There are some immediate physiological effects of ethanol:
o Vasodilation (causes blushing of the skin)
o CNS depression (from loss of inhibition to coma)
o Inhibition of antidiuretic hormones (ADH) action (increased urination).
Some research suggests inhibition of ADH secretion, other suggest alcohol
causes renal insensitivity to it.

95% of ethanol is removed by hepatic metabolism. The other 5% is excreted in
sweat, breath and urine. The first reaction occurs in the cytosol, the second
reaction mainly occurs in the mitochondria. Both generate NADH, which is fuel
for the electron transport chain.




Alcohol dehydrogenase also catalyses the oxidation of antifreeze (ethylene
glycol) to form very toxic products, including glycolaldehyde and oxalate. As it is
the products formed that causes the damage (not ethylene glycol itself),
treatment is aimed at preventing their formation. Patients who have ingested
ethylene glycol are given something that competes with alcohol dehydrogenase,
to prevent the formation of damaging metabolites from ethylene glycol. By
administering ethanol, it competes with ethylene glycol for the active site on
alcohol dehydrogenase.

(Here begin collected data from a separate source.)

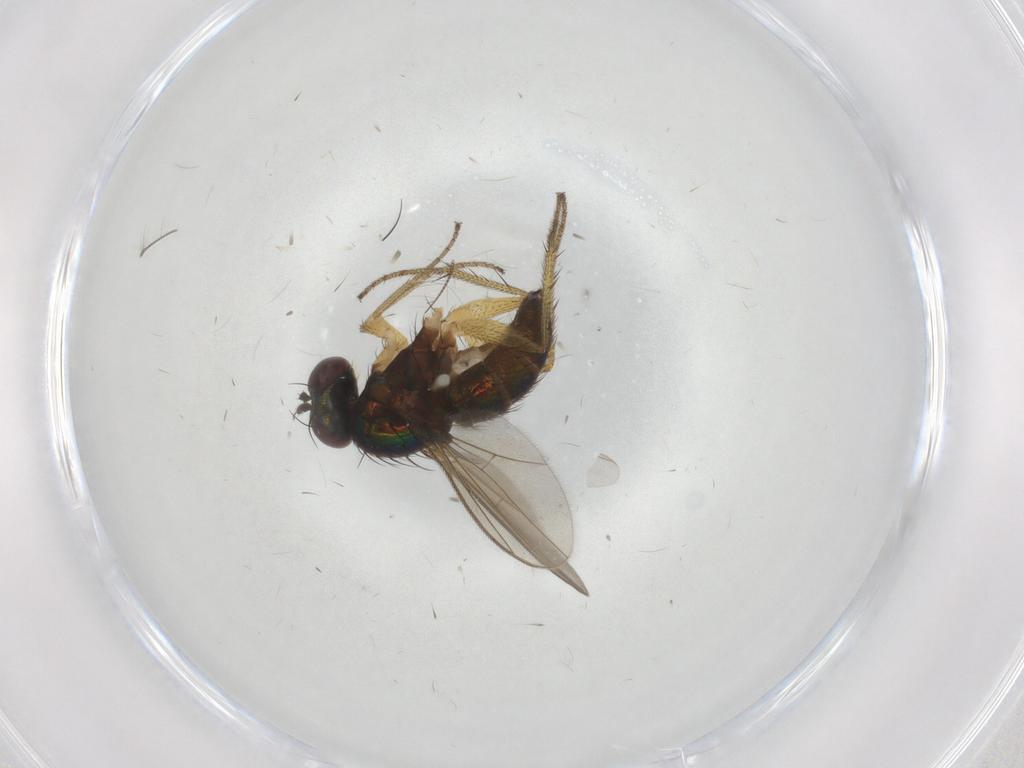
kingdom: Animalia
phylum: Arthropoda
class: Insecta
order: Diptera
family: Chironomidae
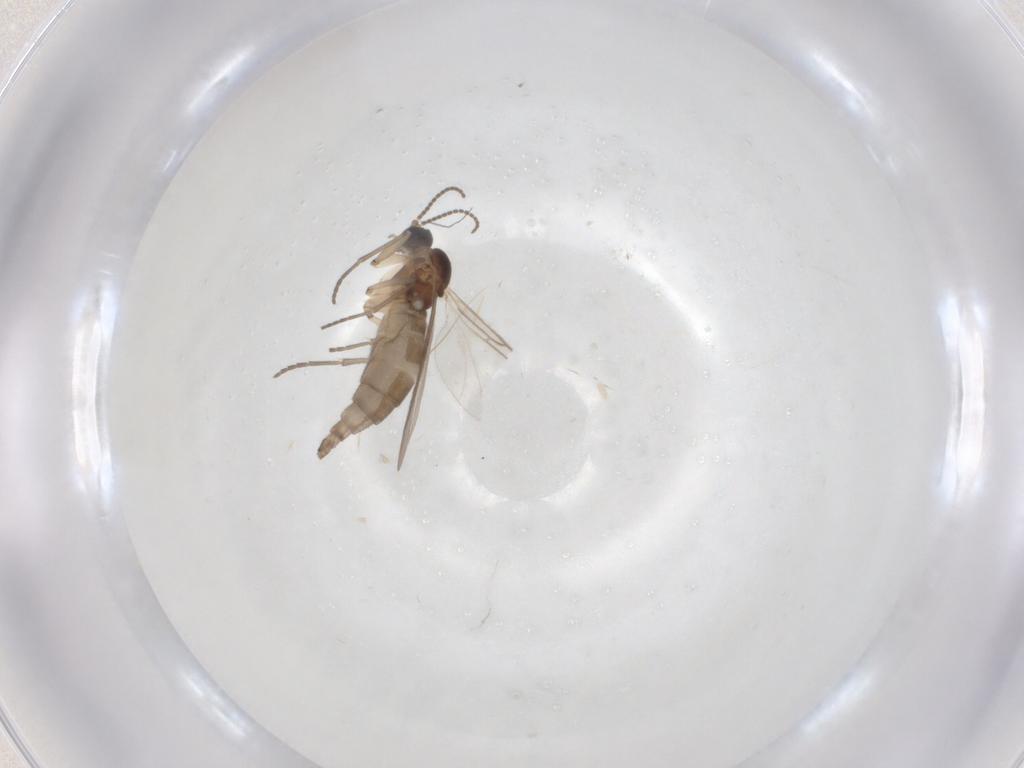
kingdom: Animalia
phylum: Arthropoda
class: Insecta
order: Diptera
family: Sciaridae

This gives the body more of a chance to eliminate
ethylene glycol before it can be metabolised into the toxic products.

, The cytochrome P450 are a group of >50 enzymes, all with a haem prosthetic
group. The name P450, comes from the characteristic absorption of 450nm. This
is important in alcohol metabolism when alcohol accounts for 15% of calorie
intake. Its also important for detoxification of xenobiotics (compounds foreign to
the body). This is less efficient at extracting energy from ethanol than the
alcohol dehydrogenase pathway which causes formation of reactive oxygen
species. This explains alcohol tolerance, as, unlike alcohol dehydrogenase, it is
inducible. P450 enzymes are not just there so we can drink alcohol and take
medicines. They are important in a wide range of reactions, such as the
hydroxylation of cholesterol (a step toward steroid hormone synthesis) and in the
breakdown of haemoglobin.
Unlike the constitutively expressed alcohol dehydrogenase enzyme, the P450
enzymes are inducible, more can be expressed with increased ethanol intake.
The typical reduction of molecular oxygen, to form water, and lead to the release
of superoxide, a partially reduced intermediate of the reaction. Superoxide (O 2-)
is a reactive species, capable of damaging cellular molecules, including DNA.




The blood vessels that take absorbed molecules away from the GIT link to the
liver via the hepatic portal vein. The blood from the GIT is taken to the liver
before transport to the rest of the body. This gives the liver the opportunity to
remove/metabolise absorbed molecules before they are transported to other
tissues. So, what happens in the liver?
 The liver received blood from the hepatic portal vein and the hepatic
artery
 These branch out and terminate at the corners of lobules
 Blood from these bathe hepatocytes on their journey to the central vein
 During this contact time, hepatocytes are able to perform their metabolic
functions, including the oxidation of alcohol, before the processed blood
moves into general circulation, via the central veins to the hepatic vein.